Après sa 30e édition l’an dernier, la manifestation née en 1992 poursuit son ambition d’origine. Celle de donner vie au centre historique de la cité vaudoise et à ses commerces tout en valorisant l’art de rue. Olivier Ruchet, vice-président de l’association, se souvient bien des débuts du FAR. Le boucher du coin faisait partie du Groupement des commerçants à l’origine du projet. «La période des vacances était creuse pour les commerçants, c’était une manière de faire vivre cette partie de la ville. Il n’y avait que 5-6 artistes et une petite buvette sur la place Scanavin», se rappelle-t-il. 

Devenu depuis un festival international, le FAR accueille désormais plus de 300’000 spectateurs et compte parmi les rendez-vous incontournables des arts de la rue. Pour preuve, cette année, parmi la vingtaine de troupes sélectionnées, l’Ouzbékistan, le Japon, la Nouvelle-Zélande ou encore Taïwan sont représentés.

Conserver l’âme du FAR

Malgré son succès, l’esprit du festival reste intact. «C’est vraiment bon enfant, les gens ont la banane, il n’y a jamais eu aucune bagarre. C’est ça l’âme du FAR. Un festival humain, accessible et populaire qui permet de sortir de toute morosité», relève Olivier Ruchet. La manifestation repose entièrement sur des bénévoles, qui sont une bonne centaine. «On n’a pas eu les yeux plus gros que le ventre, on est restés humbles par rapport à nos capacités et au fait qu’on a tous notre boulot à côté», souligne le commerçant. 

C’est en couvrant l’événement comme photographe que le président actuel, Luca Carmagnola découvre l’univers du FAR. «Ça m’a tellement plu, il y a une magie qu’il faut vivre pour la comprendre.» Séduit, il rejoint le comité en 2014 avant d’en devenir président en 2017. Un passage de témoin presque naturel, puisque son beau-père a été le premier président de l’association. «S’impliquer pour sa communauté, dans quelque chose qui va au-delà de soi, il y a comme une forme de noblesse», exprime-t-il.

Chapeau bas

Pendant trois jours, 20 groupes se disputeront les Pavé d’or, d’argent et de bronze – clin d’œil au bitume qui leur sert de scène. Chaque troupe déambulera entre les sept scènes et disposera de 40 minutes pour présenter son numéro et espérer séduire le public qui jouera le rôle de jury en votant depuis son téléphone. S’ils ne sont qu’une vingtaine de troupes, ils étaient plus de 400 à envoyer leurs dossiers. «On ne prend jamais les mêmes artistes, on veut du renouveau chaque année», précise Luca Carmagnola.

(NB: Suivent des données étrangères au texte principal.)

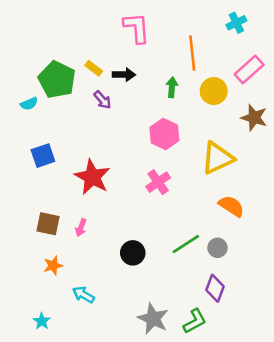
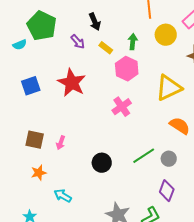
yellow rectangle: (94, 68) -> (106, 48), moved
black arrow: (124, 75) -> (95, 22), turned 66
green arrow: (172, 87) -> (133, 42), moved
red star: (92, 177) -> (72, 83), moved

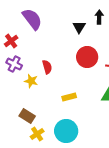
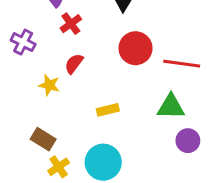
red cross: (11, 41) -> (71, 24), moved
purple cross: (14, 64) -> (23, 42), moved
red semicircle: (47, 67) -> (74, 64), turned -128

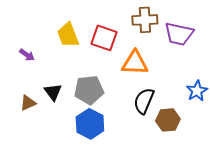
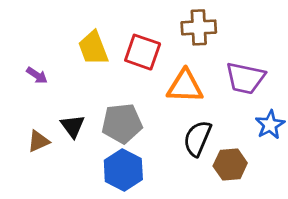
purple trapezoid: (179, 34) -> (245, 78), moved

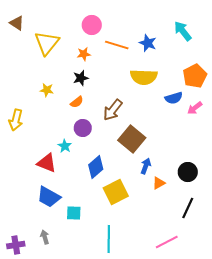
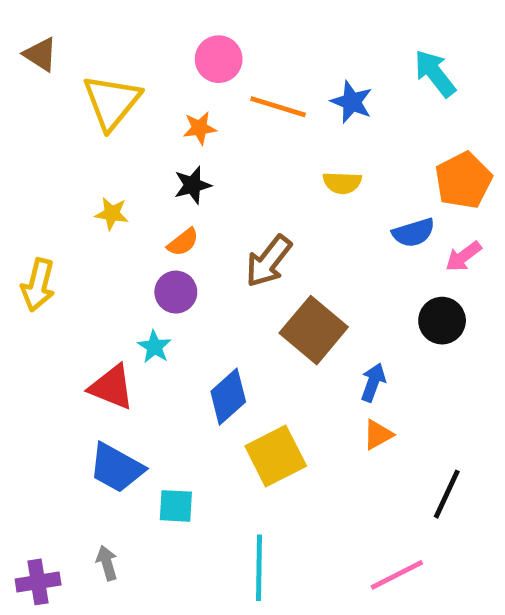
yellow semicircle: (144, 77) -> (342, 183), size x0.6
purple circle: (83, 128) -> (176, 292), moved
blue arrow: (146, 166) -> (373, 382), moved
black circle: (188, 172) -> (442, 321), moved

Cette édition innove avec l’installation d’un petit chapiteau, «Le Kabaret de poche», au bout de la place du Marché, qui accueillera un marionnettiste. Et comme chaque année, devant l’Alimentarium, des ateliers de cirque pour les enfants seront proposés.

Si les artistes sont défrayés et que les lauréats repartiront avec la somme de 1’000 francs, le reste repose sur la générosité du public. Les spectateurs sont invités à vider leurs poches dans le chapeau tendu à l’issue des spectacles. Mais les organisateurs n’ont guère d’inquiétude à cet égard. «Les Veveysans sont généreux, ils se rendent compte et valorisent la qualité des prestations», se réjouissent-ils.